··· Supplied material ···

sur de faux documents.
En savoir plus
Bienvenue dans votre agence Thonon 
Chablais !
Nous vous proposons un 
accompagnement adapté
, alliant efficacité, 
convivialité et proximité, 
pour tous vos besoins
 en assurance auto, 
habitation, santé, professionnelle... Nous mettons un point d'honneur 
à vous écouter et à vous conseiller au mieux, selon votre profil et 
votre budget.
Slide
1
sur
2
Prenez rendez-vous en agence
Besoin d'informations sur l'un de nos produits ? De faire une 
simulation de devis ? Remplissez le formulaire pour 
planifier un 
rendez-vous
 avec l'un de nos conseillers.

···

**Exercise prompt**
Output all records exactly, with nothing added or dropped.

**Your response**
sur de faux documents.
En savoir plus
Bienvenue dans votre agence Thonon 
Chablais !
Nous vous proposons un 
accompagnement adapté
, alliant efficacité, 
convivialité et proximité, 
pour tous vos besoins
 en assurance auto, 
habitation, santé, professionnelle... Nous mettons un point d'honneur 
à vous écouter et à vous conseiller au mieux, selon votre profil et 
votre budget.
Slide
1
sur
2
Prenez rendez-vous en agence
Besoin d'informations sur l'un de nos produits ? De faire une 
simulation de devis ? Remplissez le formulaire pour 
planifier un 
rendez-vous
 avec l'un de nos conseillers.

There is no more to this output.